# HIFONICS Subs?? Any Good?



## BigBear (Mar 11, 2009)

So i pretty much went off and sold everything i had car audio wise to find something i can settle down on. I jump around when it comes to car audio.. i get bored of what i have.

Ive never owned anything hifonics wise. i know the amps are good rating wise but subs?

Heres what im lookin at:
NEW PAIR 1200W HIFONICS HFi12D4 12" Car Subwoofers/Subs:eBay Motors (item 230359987774 end time Nov-19-09 12:20:36 PST)

People have mixed reviews, what do yall think?

ill have a 700w Max Crunch powering them.

Thanks Everyone.


----------



## miniSQ (Aug 4, 2009)

$62 bucks for 2 12" subs and that includes shipping...doesn't that raise some kind of red flag with you regarding quality?


----------



## Rodek (Aug 19, 2006)

Actually, back in the late 90's those were good subs. 62.00 is a bargain.


----------



## atsaubrey (Jan 10, 2007)

Rodek said:


> Actually, back in the late 90's those were good subs. 62.00 is a bargain.
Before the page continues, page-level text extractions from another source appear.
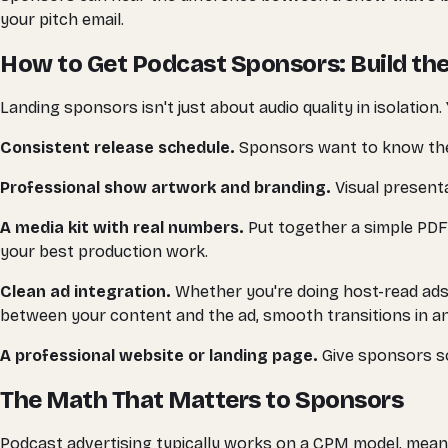
your pitch email.
How to Get Podcast Sponsors: Build the
Landing sponsors isn't just about audio quality in isolation
Consistent release schedule.
Sponsors want to know their a
Professional show artwork and branding.
Visual presenta
A media kit with real numbers.
Put together a simple PDF
your best production work.
Clean ad integration.
Whether you're doing host-read ads 
between your content and the ad, smooth transitions in an
A professional website or landing page.
Give sponsors so
The Math That Matters to Sponsors
Podcast advertising typically works on a CPM model, meanin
these arent subs from the 90's though.


----------



## miniSQ (Aug 4, 2009)

atsaubrey said:


> these arent subs from the 90's though.


exactly!!


----------



## BigBear (Mar 11, 2009)

Like i said, mixed reviews haha


Whats so bad with them other than the price? 
I knew they were cheap... obviously but is it good for the money or should i look elsewhere?
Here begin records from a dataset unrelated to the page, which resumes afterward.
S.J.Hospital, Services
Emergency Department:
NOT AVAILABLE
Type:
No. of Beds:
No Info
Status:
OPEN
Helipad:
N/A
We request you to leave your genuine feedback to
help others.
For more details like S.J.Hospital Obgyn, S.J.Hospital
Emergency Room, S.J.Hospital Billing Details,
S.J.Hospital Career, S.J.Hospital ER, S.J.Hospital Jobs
i dont want it to a month from now and i end up replacing them pretty much.
i want cheap but durable i suppose.


----------



## Oliver (Jun 25, 2007)

buy something that will last and can handle some powa 

Buy used if the price is a deciding factor.


----------



## Gilbert (Oct 21, 2009)

Those are too cheap... makes you wonder. Get an RE, JL, or Diamond Audio..


----------



## BigBear (Mar 11, 2009)

Thanks Guys

Ill keep an eye out for something different. Ive been trying to get ahold of a type r for awhile now but price really sets me back from buying one.

Ive had JBL for about a year now. Had 2 GT5-10s but sold them looking for something different.


----------



## BigBear (Mar 11, 2009)

Are the lower end RE Audio Subs any good? 
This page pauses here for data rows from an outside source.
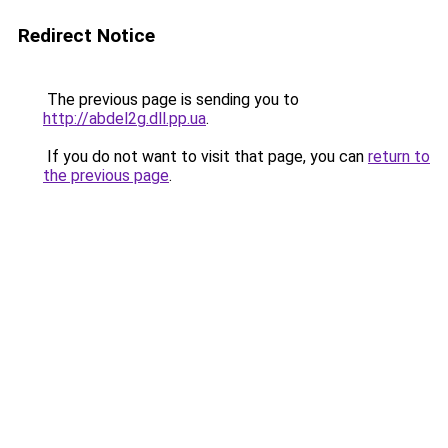
Redirect Notice
The previous page is sending you to
http://abdel2g.dll.pp.ua
.
If you do not want to visit that page, you can
return to
the previous page
.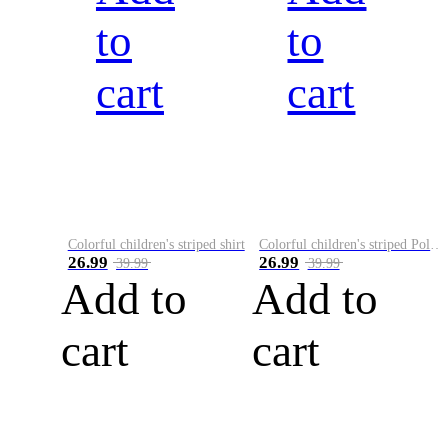
to
to
cart
cart
Colorful children's striped shirt
Colorful children's striped Polo A
26.99
26.99
39.99
39.99
Add to
Add to
cart
cart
RE12S4? Their birth sheet sits at 175w rms but nothing about peak on these.


----------



## Rodek (Aug 19, 2006)

atsaubrey said:


> these arent subs from the 90's though.


I guess my mind was back in the 90's when I posted that. LOL!!! 


Still,

I think 62.00 for a pair of 12's from a reputable manufacturer is a good deal. If they sound good to the buyer that gets them for a good price then, what else matters?


----------



## aphexacid (Oct 24, 2009)

Im pretty sure i've seen those at a local stereo shop. They were pretty cheap there as well. They dont sound bad at all for the price. I think if you're looking for cheap thump, its a great deal. They sounded better than the memphis, and punch that were there.

If he wanted something like a W7, i dont think he would even be asking...


----------